WHAT NEEDS TO BE DONE: Arrange every line of the records below as a single numbered list, leaving out any blank lines.

PROVIDED ENTRIES:
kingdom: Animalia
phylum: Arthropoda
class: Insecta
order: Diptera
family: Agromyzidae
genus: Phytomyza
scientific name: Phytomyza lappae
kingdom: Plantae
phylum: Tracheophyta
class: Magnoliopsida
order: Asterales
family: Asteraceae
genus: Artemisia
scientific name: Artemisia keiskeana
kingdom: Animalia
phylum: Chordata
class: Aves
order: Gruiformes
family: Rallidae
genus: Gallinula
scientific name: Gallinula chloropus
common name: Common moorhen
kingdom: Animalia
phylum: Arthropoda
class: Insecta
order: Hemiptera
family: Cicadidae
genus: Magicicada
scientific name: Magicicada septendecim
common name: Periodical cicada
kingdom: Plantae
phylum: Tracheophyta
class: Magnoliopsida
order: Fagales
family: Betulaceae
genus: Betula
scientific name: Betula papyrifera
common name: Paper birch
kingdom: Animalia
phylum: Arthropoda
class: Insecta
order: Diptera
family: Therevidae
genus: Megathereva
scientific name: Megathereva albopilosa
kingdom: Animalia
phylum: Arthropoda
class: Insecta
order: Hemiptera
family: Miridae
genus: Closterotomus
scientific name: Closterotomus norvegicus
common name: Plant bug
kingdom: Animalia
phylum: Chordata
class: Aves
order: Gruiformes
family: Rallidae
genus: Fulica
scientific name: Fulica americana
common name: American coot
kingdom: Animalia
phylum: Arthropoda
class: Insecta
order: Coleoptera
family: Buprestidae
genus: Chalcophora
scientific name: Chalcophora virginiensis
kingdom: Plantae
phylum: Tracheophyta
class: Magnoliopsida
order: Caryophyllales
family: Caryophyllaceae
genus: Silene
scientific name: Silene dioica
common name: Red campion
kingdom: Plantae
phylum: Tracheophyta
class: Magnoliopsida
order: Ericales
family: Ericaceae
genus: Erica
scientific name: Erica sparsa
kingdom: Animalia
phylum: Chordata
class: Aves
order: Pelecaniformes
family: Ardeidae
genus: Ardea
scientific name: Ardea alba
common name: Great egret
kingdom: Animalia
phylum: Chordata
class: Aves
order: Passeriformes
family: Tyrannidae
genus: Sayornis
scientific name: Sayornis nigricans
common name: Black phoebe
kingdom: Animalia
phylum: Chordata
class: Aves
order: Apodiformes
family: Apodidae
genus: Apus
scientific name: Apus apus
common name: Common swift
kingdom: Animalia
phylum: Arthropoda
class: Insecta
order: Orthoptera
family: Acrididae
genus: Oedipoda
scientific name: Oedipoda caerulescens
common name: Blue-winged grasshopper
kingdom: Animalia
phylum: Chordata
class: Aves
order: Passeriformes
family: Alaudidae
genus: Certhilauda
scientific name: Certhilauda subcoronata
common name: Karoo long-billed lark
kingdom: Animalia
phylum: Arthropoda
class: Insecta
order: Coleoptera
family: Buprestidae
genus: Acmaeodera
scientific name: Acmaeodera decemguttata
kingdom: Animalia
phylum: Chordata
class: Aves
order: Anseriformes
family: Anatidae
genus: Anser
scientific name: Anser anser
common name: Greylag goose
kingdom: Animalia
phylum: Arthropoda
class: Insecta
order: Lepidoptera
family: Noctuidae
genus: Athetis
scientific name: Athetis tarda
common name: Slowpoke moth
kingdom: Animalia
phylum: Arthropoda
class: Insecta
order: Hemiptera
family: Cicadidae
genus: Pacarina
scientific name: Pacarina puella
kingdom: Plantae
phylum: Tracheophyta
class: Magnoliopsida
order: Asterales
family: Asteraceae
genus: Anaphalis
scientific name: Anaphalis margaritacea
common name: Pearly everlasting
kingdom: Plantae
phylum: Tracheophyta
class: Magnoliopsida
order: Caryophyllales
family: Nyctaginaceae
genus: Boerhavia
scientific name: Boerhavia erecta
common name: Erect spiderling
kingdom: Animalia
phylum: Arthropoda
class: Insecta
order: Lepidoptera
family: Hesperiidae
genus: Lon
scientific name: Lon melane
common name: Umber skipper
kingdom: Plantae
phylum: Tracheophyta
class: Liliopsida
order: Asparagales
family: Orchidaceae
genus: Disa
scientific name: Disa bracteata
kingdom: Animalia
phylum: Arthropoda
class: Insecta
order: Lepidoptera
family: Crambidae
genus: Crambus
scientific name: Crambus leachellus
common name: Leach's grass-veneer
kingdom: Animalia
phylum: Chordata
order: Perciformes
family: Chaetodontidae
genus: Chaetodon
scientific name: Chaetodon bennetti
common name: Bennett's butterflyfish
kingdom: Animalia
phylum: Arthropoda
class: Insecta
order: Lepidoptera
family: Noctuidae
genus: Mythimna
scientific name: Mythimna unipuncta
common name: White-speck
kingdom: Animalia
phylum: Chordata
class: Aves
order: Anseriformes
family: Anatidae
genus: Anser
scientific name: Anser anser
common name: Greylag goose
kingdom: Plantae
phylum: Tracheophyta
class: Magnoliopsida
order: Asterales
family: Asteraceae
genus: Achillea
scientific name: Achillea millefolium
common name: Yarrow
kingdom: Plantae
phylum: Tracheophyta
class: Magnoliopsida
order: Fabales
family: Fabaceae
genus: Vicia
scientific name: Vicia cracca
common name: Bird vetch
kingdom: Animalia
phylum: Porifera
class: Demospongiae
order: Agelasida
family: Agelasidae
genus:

RESULT OF THE TASK:
1. kingdom: Animalia
2. phylum: Arthropoda
3. class: Insecta
4. order: Diptera
5. family: Agromyzidae
6. genus: Phytomyza
7. scientific name: Phytomyza lappae
8. kingdom: Plantae
9. phylum: Tracheophyta
10. class: Magnoliopsida
11. order: Asterales
12. family: Asteraceae
13. genus: Artemisia
14. scientific name: Artemisia keiskeana
15. kingdom: Animalia
16. phylum: Chordata
17. class: Aves
18. order: Gruiformes
19. family: Rallidae
20. genus: Gallinula
21. scientific name: Gallinula chloropus
22. common name: Common moorhen
23. kingdom: Animalia
24. phylum: Arthropoda
25. class: Insecta
26. order: Hemiptera
27. family: Cicadidae
28. genus: Magicicada
29. scientific name: Magicicada septendecim
30. common name: Periodical cicada
31. kingdom: Plantae
32. phylum: Tracheophyta
33. class: Magnoliopsida
34. order: Fagales
35. family: Betulaceae
36. genus: Betula
37. scientific name: Betula papyrifera
38. common name: Paper birch
39. kingdom: Animalia
40. phylum: Arthropoda
41. class: Insecta
42. order: Diptera
43. family: Therevidae
44. genus: Megathereva
45. scientific name: Megathereva albopilosa
46. kingdom: Animalia
47. phylum: Arthropoda
48. class: Insecta
49. order: Hemiptera
50. family: Miridae
51. genus: Closterotomus
52. scientific name: Closterotomus norvegicus
53. common name: Plant bug
54. kingdom: Animalia
55. phylum: Chordata
56. class: Aves
57. order: Gruiformes
58. family: Rallidae
59. genus: Fulica
60. scientific name: Fulica americana
61. common name: American coot
62. kingdom: Animalia
63. phylum: Arthropoda
64. class: Insecta
65. order: Coleoptera
66. family: Buprestidae
67. genus: Chalcophora
68. scientific name: Chalcophora virginiensis
69. kingdom: Plantae
70. phylum: Tracheophyta
71. class: Magnoliopsida
72. order: Caryophyllales
73. family: Caryophyllaceae
74. genus: Silene
75. scientific name: Silene dioica
76. common name: Red campion
77. kingdom: Plantae
78. phylum: Tracheophyta
79. class: Magnoliopsida
80. order: Ericales
81. family: Ericaceae
82. genus: Erica
83. scientific name: Erica sparsa
84. kingdom: Animalia
85. phylum: Chordata
86. class: Aves
87. order: Pelecaniformes
88. family: Ardeidae
89. genus: Ardea
90. scientific name: Ardea alba
91. common name: Great egret
92. kingdom: Animalia
93. phylum: Chordata
94. class: Aves
95. order: Passeriformes
96. family: Tyrannidae
97. genus: Sayornis
98. scientific name: Sayornis nigricans
99. common name: Black phoebe
100. kingdom: Animalia
101. phylum: Chordata
102. class: Aves
103. order: Apodiformes
104. family: Apodidae
105. genus: Apus
106. scientific name: Apus apus
107. common name: Common swift
108. kingdom: Animalia
109. phylum: Arthropoda
110. class: Insecta
111. order: Orthoptera
112. family: Acrididae
113. genus: Oedipoda
114. scientific name: Oedipoda caerulescens
115. common name: Blue-winged grasshopper
116. kingdom: Animalia
117. phylum: Chordata
118. class: Aves
119. order: Passeriformes
120. family: Alaudidae
121. genus: Certhilauda
122. scientific name: Certhilauda subcoronata
123. common name: Karoo long-billed lark
124. kingdom: Animalia
125. phylum: Arthropoda
126. class: Insecta
127. order: Coleoptera
128. family: Buprestidae
129. genus: Acmaeodera
130. scientific name: Acmaeodera decemguttata
131. kingdom: Animalia
132. phylum: Chordata
133. class: Aves
134. order: Anseriformes
135. family: Anatidae
136. genus: Anser
137. scientific name: Anser anser
138. common name: Greylag goose
139. kingdom: Animalia
140. phylum: Arthropoda
141. class: Insecta
142. order: Lepidoptera
143. family: Noctuidae
144. genus: Athetis
145. scientific name: Athetis tarda
146. common name: Slowpoke moth
147. kingdom: Animalia
148. phylum: Arthropoda
149. class: Insecta
150. order: Hemiptera
151. family: Cicadidae
152. genus: Pacarina
153. scientific name: Pacarina puella
154. kingdom: Plantae
155. phylum: Tracheophyta
156. class: Magnoliopsida
157. order: Asterales
158. family: Asteraceae
159. genus: Anaphalis
160. scientific name: Anaphalis margaritacea
161. common name: Pearly everlasting
162. kingdom: Plantae
163. phylum: Tracheophyta
164. class: Magnoliopsida
165. order: Caryophyllales
166. family: Nyctaginaceae
167. genus: Boerhavia
168. scientific name: Boerhavia erecta
169. common name: Erect spiderling
170. kingdom: Animalia
171. phylum: Arthropoda
172. class: Insecta
173. order: Lepidoptera
174. family: Hesperiidae
175. genus: Lon
176. scientific name: Lon melane
177. common name: Umber skipper
178. kingdom: Plantae
179. phylum: Tracheophyta
180. class: Liliopsida
181. order: Asparagales
182. family: Orchidaceae
183. genus: Disa
184. scientific name: Disa bracteata
185. kingdom: Animalia
186. phylum: Arthropoda
187. class: Insecta
188. order: Lepidoptera
189. family: Crambidae
190. genus: Crambus
191. scientific name: Crambus leachellus
192. common name: Leach's grass-veneer
193. kingdom: Animalia
194. phylum: Chordata
195. order: Perciformes
196. family: Chaetodontidae
197. genus: Chaetodon
198. scientific name: Chaetodon bennetti
199. common name: Bennett's butterflyfish
200. kingdom: Animalia
201. phylum: Arthropoda
202. class: Insecta
203. order: Lepidoptera
204. family: Noctuidae
205. genus: Mythimna
206. scientific name: Mythimna unipuncta
207. common name: White-speck
208. kingdom: Animalia
209. phylum: Chordata
210. class: Aves
211. order: Anseriformes
212. family: Anatidae
213. genus: Anser
214. scientific name: Anser anser
215. common name: Greylag goose
216. kingdom: Plantae
217. phylum: Tracheophyta
218. class: Magnoliopsida
219. order: Asterales
220. family: Asteraceae
221. genus: Achillea
222. scientific name: Achillea millefolium
223. common name: Yarrow
224. kingdom: Plantae
225. phylum: Tracheophyta
226. class: Magnoliopsida
227. order: Fabales
228. family: Fabaceae
229. genus: Vicia
230. scientific name: Vicia cracca
231. common name: Bird vetch
232. kingdom: Animalia
233. phylum: Porifera
234. class: Demospongiae
235. order: Agelasida
236. family: Agelasidae
237. genus:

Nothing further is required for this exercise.